The two-time Olympic gold medalist was stunned tonight in Philadelphia.

Scott Christ is the managing editor of Bad Left Hook and has been covering boxing for SB Nation since 2006.

Robeisy Ramirez won Olympic gold medals for Cuba in 2012 and 2016, and his professional debut was one of the most highly-anticipated in recent memory.
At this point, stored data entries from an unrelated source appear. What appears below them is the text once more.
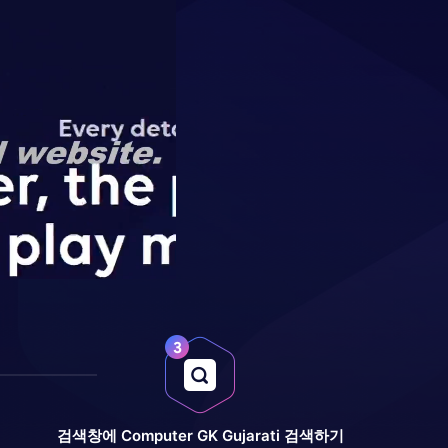
검색창에 Computer GK Gujarati 검색하기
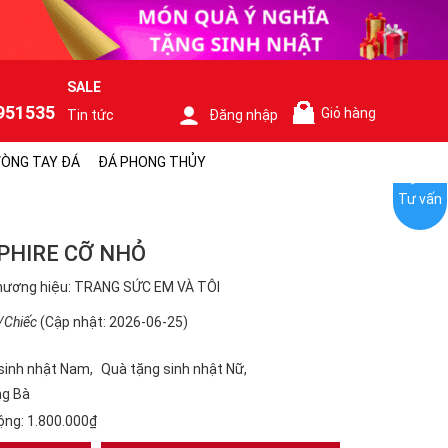
SALE
951535
Giỏ hàng
Tin tức
Đăng nhập
0
ÒNG TAY ĐÁ
ĐÁ PHONG THỦY
Tư vấn
PHIRE CỠ NHỎ
hương hiệu: TRANG SỨC EM VÀ TÔI
/Chiếc
(Cập nhật: 2026-06-25)
sinh nhật Nam
Quà tặng sinh nhật Nữ
ng Bà
ộng:
1.800.000₫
He’d signed with Top Rank, there was already talk of him someday facing Shakur Stevenson — whom Ramirez beat at Rio 2016 — and the sky figured to be the limit.

Tonight in Philadelphia, though, it all went wrong.

Unknown Adan Gonzales scored a quick flash knockdown in the opening round, and the highly-touted Ramirez just never got out of the starting blocks, losing a four-round split decision in his professional debut.

All things considered, while this won’t grab the headlines that Ruiz over Joshua did, it’s at the very least arguable that this is an even bigger upset.

Gonzales (5-2-2, 2 KO), from Denver, turned pro back in Sept. 2015 and lost his first outing, but he had no hype. He’s just a guy who took up boxing and looked to give it a go. For the last few years, he’s fought here and there — three times in 2016, twice in 2017, just once in 2018, and again in June. He was a guy who was available. He was, frankly, a safe choice for the pro debut of Ramirez (0-1).

Just a 22-year-old kid from Denver. He’d have this fight and just be the name at the bottom of Robeisy Ramirez’s BoxRec page. Instead, he’s shocked the boxing world, most of all Ramirez.

Scores were 38-37 for Ramirez, and 39-36 and 40-35 for Gonzales.

“He’s just another man. I got in his ass, and first round, he felt it. He felt it right away,” Gonzales said after the fight. “I didn’t come to play at all. You’re gonna see some more of me here soon.”

Ramirez did no in-ring interview, leaving the squared circle in disbelief, but Crystina Poncher caught up with him backstage.

“I think I won the fight. The first round, unfortunately they called it a knockdown, I felt it was a slip,” Ramirez said through a translator. “I went down and wasn’t hurt. It was just a flash thing. I felt he was trying to use a lot of dirty tactics. He really didn’t hit me with anything significant. I feel like I won the fight.”

“I feel my punches were cleaner punches,” he added. “They were precise punches, they landed cleanly. I feel like they got it wrong.”

Asked about moving forward with his career, Ramirez said, “We’ll just have to go back to the drawing board, work harder, and make a better show of it next time.”

Ramirez, frankly, fought with an overconfidence that completely betrayed him. In some ways, you could argue this resembled the second pro fight of Vasiliy Lomachenko, where Loma lost to Orlando Salido.

But Orlando Salido won world titles and was a really good, crafty, dirty, hard-nosed veteran fighter. Meaning no disrespect to Adan Gonzales — in fact, all respect to him, he came to win and did it — he’s not Orlando Salido.

It’s also worth noting that this fight was changed during the week from a six-rounder to a four-rounder, and that certainly didn’t help Ramirez.

As for the knockdown, it was clean. It wasn’t a huge shot, but it was a clean knockdown and should have been scored as such. Ramirez just lost this fight. He screwed up and laid an egg in his pro debut.

We’ll see if he comes back from this. We know the talent is in there, but some guys just don’t really adjust from amateur to pro.

If Ramirez flops, he’ll be one of the great busts in history, and this is certainly not a good start.